LISTSERV 16.5 - CODE4LIB Archives

>This is much harder to do than might appear on the surface. 10K is a
>really small set, and the issue is that unless people know how to
>create a set that has really targets the problem areas, you will
>inevitably miss important stuff. At the end of the day, it's the
>screwball stuff you didn't think about that always causes the most
>problems. I think such data sizes are useful for testing interfaces,
>but not for determining catalog behavior and setup.

Sounds like you have some experience of this, Kyle!
Do you have a list of "the screwball stuff"? Even an offhand one would
be interesting...

>Despite the indexing time, I believe in testing with much larger sets.
>There are certain very important things that just can't be examined
>with small sets. For example, one huge problem with catalog data is
>that the completeness and quality is highly variable. When we were
>experimenting sometime back, we found that how you normalize the data
>and how you weight terms as well as documents has an enormous impact
>on search results and that unless you do some tuning, you will
>inevitably find a lot of garbage too close to the top with a bunch of
>good stuff ranked so low it isn't found.

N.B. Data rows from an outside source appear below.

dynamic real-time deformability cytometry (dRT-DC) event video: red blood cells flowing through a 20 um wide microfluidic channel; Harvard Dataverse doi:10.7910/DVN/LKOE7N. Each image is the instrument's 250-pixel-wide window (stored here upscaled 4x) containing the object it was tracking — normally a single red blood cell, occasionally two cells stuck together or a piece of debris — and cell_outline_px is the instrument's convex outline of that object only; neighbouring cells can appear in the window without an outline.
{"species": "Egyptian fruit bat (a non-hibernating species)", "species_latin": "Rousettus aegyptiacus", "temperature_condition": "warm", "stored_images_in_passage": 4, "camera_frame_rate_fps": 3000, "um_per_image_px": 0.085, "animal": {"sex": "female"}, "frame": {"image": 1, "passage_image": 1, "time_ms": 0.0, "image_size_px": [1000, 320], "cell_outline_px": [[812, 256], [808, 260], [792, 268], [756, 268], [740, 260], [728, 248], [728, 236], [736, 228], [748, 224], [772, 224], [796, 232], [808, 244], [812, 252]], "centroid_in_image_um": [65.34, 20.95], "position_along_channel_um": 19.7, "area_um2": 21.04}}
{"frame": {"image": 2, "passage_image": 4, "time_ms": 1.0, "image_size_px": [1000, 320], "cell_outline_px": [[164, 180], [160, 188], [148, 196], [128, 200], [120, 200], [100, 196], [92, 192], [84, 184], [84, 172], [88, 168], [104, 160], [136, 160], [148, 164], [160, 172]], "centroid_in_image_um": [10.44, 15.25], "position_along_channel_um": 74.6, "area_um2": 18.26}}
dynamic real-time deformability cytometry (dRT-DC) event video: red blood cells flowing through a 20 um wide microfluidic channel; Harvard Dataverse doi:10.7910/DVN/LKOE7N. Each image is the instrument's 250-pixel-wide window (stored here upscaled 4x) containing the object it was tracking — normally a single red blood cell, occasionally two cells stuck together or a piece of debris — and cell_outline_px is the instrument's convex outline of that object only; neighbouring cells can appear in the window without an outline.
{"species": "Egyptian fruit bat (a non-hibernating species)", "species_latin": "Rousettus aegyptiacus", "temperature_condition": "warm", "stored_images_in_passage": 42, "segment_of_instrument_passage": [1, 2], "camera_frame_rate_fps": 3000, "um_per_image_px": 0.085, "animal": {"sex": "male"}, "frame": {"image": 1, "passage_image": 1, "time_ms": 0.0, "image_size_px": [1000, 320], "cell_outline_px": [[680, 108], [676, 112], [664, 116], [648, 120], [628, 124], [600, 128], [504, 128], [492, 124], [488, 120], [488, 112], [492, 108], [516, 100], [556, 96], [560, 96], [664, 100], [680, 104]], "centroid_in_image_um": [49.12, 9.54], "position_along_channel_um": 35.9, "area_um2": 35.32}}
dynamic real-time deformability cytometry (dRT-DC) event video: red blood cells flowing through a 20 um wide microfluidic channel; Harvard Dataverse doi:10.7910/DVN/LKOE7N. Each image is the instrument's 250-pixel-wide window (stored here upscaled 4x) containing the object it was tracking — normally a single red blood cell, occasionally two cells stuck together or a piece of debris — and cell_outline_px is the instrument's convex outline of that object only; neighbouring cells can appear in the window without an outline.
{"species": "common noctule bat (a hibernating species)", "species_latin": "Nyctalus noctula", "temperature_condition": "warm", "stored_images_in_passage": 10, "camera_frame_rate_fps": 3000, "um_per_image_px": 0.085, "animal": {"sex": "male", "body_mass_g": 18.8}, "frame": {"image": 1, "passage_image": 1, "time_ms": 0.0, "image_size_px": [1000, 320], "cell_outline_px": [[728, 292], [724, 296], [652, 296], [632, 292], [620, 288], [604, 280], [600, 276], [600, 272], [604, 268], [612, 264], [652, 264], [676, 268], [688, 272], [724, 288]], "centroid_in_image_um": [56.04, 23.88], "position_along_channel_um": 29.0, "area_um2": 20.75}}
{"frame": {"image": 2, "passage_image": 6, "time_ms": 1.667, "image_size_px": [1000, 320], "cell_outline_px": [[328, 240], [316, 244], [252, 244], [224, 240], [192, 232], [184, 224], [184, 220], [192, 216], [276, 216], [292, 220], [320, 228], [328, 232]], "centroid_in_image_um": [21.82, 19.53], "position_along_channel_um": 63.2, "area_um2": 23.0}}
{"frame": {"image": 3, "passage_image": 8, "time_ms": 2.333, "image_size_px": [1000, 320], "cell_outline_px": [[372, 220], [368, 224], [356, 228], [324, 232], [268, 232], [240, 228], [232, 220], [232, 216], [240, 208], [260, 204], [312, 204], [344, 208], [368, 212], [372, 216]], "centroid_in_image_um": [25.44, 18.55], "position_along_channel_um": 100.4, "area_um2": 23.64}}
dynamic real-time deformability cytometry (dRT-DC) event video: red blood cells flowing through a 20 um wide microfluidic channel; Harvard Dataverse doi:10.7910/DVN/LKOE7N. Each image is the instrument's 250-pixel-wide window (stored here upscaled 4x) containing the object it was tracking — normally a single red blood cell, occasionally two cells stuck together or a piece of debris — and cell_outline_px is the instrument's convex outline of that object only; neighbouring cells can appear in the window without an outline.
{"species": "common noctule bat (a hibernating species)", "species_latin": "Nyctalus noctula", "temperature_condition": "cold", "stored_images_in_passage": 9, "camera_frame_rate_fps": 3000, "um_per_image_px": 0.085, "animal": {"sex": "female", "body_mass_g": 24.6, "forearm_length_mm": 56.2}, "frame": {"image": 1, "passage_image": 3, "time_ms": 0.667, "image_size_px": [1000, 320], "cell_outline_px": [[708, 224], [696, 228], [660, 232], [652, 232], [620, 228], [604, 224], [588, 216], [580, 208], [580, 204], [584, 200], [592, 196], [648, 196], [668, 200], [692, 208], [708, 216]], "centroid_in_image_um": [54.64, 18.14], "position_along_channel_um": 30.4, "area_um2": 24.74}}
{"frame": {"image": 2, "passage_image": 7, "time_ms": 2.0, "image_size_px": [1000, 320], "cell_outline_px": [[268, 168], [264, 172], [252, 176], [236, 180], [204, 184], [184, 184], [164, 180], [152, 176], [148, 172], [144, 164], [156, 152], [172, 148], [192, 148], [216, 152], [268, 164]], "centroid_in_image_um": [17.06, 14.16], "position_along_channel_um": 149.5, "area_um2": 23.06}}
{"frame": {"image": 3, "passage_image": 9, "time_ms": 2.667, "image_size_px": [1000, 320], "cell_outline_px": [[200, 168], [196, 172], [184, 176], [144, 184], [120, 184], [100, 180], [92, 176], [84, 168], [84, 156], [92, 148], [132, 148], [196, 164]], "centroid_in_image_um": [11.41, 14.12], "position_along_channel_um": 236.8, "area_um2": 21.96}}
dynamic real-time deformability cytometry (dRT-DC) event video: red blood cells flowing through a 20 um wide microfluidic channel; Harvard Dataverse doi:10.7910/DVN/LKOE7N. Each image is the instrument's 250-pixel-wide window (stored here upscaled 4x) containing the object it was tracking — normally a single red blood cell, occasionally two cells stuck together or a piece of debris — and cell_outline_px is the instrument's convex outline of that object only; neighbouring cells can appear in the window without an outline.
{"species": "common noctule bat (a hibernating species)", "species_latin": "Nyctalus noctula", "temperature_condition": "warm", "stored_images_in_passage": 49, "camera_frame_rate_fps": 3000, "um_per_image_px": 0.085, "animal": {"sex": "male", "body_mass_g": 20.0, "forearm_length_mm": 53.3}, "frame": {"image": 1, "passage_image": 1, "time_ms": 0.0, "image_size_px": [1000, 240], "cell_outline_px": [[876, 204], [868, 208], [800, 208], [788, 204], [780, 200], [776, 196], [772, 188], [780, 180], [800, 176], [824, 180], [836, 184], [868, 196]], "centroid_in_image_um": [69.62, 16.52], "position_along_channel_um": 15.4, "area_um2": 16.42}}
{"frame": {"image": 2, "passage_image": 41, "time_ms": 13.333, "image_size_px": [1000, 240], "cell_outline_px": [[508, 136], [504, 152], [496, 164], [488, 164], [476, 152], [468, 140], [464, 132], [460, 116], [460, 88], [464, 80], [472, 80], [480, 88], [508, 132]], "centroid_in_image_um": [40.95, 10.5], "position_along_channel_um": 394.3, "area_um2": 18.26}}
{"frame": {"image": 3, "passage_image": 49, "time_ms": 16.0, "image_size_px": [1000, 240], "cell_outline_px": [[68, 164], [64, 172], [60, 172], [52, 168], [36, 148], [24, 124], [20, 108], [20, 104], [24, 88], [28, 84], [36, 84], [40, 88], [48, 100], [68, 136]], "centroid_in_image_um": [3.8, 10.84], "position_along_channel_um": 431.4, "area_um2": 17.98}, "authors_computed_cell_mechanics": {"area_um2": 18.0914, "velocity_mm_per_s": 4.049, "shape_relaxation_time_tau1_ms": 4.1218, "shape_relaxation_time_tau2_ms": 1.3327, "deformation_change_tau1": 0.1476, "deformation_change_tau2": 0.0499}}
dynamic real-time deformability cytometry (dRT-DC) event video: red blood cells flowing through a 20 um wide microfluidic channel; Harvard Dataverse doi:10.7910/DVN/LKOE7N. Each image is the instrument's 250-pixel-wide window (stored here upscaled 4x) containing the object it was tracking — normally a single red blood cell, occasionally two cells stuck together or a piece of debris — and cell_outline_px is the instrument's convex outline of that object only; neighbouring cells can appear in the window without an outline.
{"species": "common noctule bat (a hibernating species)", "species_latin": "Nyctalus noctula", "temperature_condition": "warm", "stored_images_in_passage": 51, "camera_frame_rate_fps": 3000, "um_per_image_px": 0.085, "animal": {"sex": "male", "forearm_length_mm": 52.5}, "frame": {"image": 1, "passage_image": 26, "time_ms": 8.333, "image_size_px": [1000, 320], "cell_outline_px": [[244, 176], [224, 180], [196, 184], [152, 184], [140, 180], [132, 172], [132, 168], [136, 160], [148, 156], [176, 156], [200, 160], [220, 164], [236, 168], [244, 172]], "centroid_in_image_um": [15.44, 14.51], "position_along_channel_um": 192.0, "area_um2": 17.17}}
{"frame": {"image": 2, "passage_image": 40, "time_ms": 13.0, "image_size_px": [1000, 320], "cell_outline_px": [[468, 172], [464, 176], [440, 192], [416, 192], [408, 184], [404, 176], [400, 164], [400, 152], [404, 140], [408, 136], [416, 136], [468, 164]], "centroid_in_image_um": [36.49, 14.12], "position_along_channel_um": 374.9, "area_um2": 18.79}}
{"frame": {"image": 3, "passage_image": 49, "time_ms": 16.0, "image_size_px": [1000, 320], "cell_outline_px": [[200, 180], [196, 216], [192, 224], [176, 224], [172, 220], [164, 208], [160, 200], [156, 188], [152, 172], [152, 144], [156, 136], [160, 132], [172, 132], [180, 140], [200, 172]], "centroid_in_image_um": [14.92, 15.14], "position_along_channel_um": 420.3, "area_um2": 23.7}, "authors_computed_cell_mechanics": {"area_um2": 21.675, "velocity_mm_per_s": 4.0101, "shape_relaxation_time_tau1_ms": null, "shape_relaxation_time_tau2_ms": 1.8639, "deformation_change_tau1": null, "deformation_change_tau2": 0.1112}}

What sorts of normalizations do you do? I'm starting to look for
standard measures of data quality or data validation/normalization
routines for MARC.

I ask because in my experiments with the FRBR Display Tool, I've found
sorts of variations you describe, and I'd like to experiment with more
data validation & normalization. I'm very new at working with MARC data,
so even pointers to standard stuff would be really helpful!

-Jodi

Jodi Schneider
Science Library Specialist
Amherst College
413-542-2076